Legault veut peupler le nord du Québec et réduire le «fly-in fly-out»

«On ne bâtit pas une société forte avec des gens qui entrent et qui sortent continuellement. Je n’aime pas le navettage, le
Photo: Graham Hughes La Presse canadienne «On ne bâtit pas une société forte avec des gens qui entrent et qui sortent continuellement. Je n’aime pas le navettage, le "fly-in fly-out"», a dit François Legault.

Le gouvernement Legault veut mettre fin au phénomène fly-in fly-out, bien connu des régions nordiques, et faire en sorte de peupler cette partie du Québec située au nord du 49e parallèle.

De passage à Chibougamau lundi, le premier ministre François Legault a dit vouloir multiplier les incitatifs visant à convaincre des Québécois de s’installer en Jamésie pour y vivre à temps plein, et pas seulement pour y travailler en attendant le prochain avion les ramenant dans le Sud, vers les régions plus densément peuplées.

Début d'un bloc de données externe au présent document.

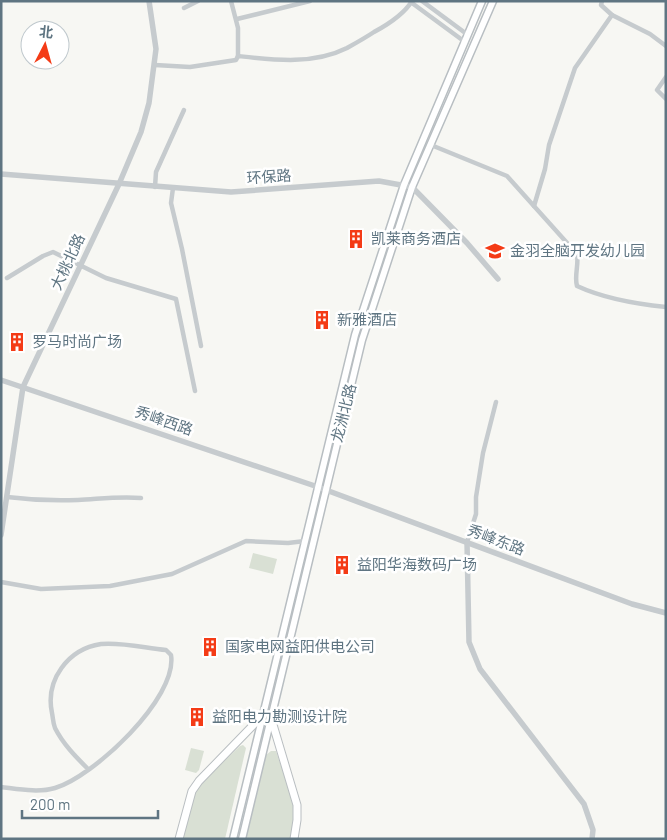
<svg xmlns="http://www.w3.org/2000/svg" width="667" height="840" font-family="Barlow,'Noto Sans SC',sans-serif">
	<rect width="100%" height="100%" fill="#f7f7f3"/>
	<g fill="#d9e0d4">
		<polygon points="253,553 277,559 273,574 249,568"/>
		<polygon points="243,745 246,748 225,839 182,839 195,791 203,781 240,746"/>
		<polygon points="191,748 204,751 199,770 196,773 185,770"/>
		<polygon points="271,751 276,751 295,807 295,818 291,839 246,839 266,755"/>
	</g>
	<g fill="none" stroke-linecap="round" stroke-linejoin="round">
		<g stroke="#b8bec2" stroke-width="9">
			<g id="secondary">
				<polyline points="233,839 355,335 404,185 482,1"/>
				<polyline points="242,839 362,340 412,187 493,1"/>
			</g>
		</g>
		<g stroke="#b9bec1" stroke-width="9">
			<g id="primary">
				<polyline points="271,718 297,805 297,820 294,839"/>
				<polyline points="179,839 192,791 199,781 262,716"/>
			</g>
		</g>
		<g stroke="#c6cbce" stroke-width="4.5">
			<polyline points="422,1 468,35"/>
			<polyline points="412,3 465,42"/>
			<polyline points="184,8 198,1"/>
			<polyline points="612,15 650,34 666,46"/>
			<polyline points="237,19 310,1"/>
			<path d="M238 56C274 60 313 65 347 48 356 43 365 38 374 32 387 25 404 14 412 1"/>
			<polyline points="155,65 190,67 236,60 238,56 238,28 231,1"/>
			<polyline points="666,77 657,90 666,99"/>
			<path d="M431 145 507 176 577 254C579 265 574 276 577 286 605 299 636 304 666 307"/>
			<polyline points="155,187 156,172 184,110"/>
			<polyline points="173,188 171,203 182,249 201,346"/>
			<polyline points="534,206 545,169 549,145 575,68 612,15 601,5 602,1"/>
			<polyline points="7,278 43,256 53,252 106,278 176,299 195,391"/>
			<path d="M7 497C31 500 53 501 78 500 99 499 119 496 141 498"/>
			<polyline points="467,542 476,514 476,497 483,453 496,402"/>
			<polyline points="1,582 41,589 110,586 172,574 246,541 288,543 305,541"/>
			<path d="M1 787C18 789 38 793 55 788 93 777 178 698 171 655L166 650C145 648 122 642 101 644 68 649 45 680 52 713 53 718 53 723 55 728 63 744 76 757 88 769"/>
		</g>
		<g stroke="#c6cbce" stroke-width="5.5">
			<polyline points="1,174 231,192 379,181 412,187 467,243 498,279"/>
			<polyline points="1,380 318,487 632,604 666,613"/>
			<polyline points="1,535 23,387 119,184 141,132 149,103 156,49 149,1"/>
			<polyline points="467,542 469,642 480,669 584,804 593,830 592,839"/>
		</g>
		<use href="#secondary" stroke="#fff" stroke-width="6"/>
		<use href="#primary" stroke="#fff" stroke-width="7"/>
	</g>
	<defs>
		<g id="building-bare" transform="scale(1.5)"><path d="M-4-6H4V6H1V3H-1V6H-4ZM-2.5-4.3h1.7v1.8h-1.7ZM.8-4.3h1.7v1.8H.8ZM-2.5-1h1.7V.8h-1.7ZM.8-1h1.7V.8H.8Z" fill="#f43b16" stroke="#fff" stroke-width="2.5" paint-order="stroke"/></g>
		<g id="school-bare" transform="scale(1.5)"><path d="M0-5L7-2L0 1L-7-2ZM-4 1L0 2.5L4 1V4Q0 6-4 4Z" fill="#f43b16" stroke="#fff" stroke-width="2.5" paint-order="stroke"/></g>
	</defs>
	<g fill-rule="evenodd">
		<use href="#building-bare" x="356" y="239"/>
		<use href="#school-bare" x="495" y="251"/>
		<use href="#building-bare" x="322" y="320"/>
		<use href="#building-bare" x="17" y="342"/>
		<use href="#building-bare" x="342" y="565"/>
		<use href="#building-bare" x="210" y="647"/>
		<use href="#building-bare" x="197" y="717"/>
	</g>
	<g text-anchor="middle" stroke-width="5" stroke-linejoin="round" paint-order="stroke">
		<g font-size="15" fill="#5f7582" stroke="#fff">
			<text transform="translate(269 177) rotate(-4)" y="5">环保路</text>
			<text transform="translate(68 262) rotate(-65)" y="5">大桃北路</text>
			<text transform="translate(344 413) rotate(-76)" y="5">龙洲北路</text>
			<text transform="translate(164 421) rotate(19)" y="5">秀峰西路</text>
			<text transform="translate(496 540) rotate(21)" y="5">秀峰东路</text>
		</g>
		<g font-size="15" fill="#5f7582" stroke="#fff" text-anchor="start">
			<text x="371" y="244">凯莱商务酒店</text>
			<text x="510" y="256">金羽全脑开发幼儿园</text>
			<text x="337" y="325">新雅酒店</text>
			<text x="32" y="347">罗马时尚广场</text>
			<text x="357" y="570">益阳华海数码广场</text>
			<text x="225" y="652">国家电网益阳供电公司</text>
			<text x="212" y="722">益阳电力勘测设计院</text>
		</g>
	</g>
	<rect width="667" height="840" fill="none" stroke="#5f7582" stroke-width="5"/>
	<g transform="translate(45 45) rotate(6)"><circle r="24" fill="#ffffff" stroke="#bfc8cd"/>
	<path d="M0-4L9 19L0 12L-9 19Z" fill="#f43b16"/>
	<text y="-8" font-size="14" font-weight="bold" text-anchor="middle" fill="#5f7582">北</text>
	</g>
	<path d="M22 810v8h136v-8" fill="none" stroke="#5f7582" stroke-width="2.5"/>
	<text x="30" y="810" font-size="15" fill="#5f7582" stroke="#ffffff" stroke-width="4" paint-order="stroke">200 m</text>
</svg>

De nombreux travailleurs du Nord habitent en fait dans d’autres régions et font la navette, toutes les deux semaines, privilégiant ce qu’on appelle le fly-in fly-out.

« On ne bâtit pas une société forte avec des gens qui entrent et qui sortent continuellement. Je n’aime pas le navettage, le fly-in fly-out », a-t-il dit, sans fixer d’objectif précis pour corriger la situation, qui n’a rien de nouveau.

Pour contrer ce phénomène et amener les gens à s’installer véritablement dans les régions nordiques, le premier ministre veut accroître l’offre de logement et songe à offrir des incitatifs fiscaux aux entreprises.

Québec a annoncé lundi qu’il était prêt à investir jusqu’à 100 millions de dollars dans la construction de plus de 300 logis, dont l’essentiel (87 millions) servira à construire des maisons unifamiliales dans les régions du nord, dont 40 unités modulaires à Chibougamau dès l’automne 2022. D’autres logis seront construits à Lebel-sur-Quévillon.

Il a insisté pour dire qu’il fallait « occuper le territoire » et qu’il y avait quantité d’emplois bien rémunérés qui cherchaient preneurs, particulièrement dans le secteur minier, dans cette partie du Québec peu peuplée.

« Il y a des jobs payantes à 100 000 $ dans le nord du Québec », a-t-il dit, rappelant que le secteur minier devrait connaître une période de croissance dans les années qui viennent.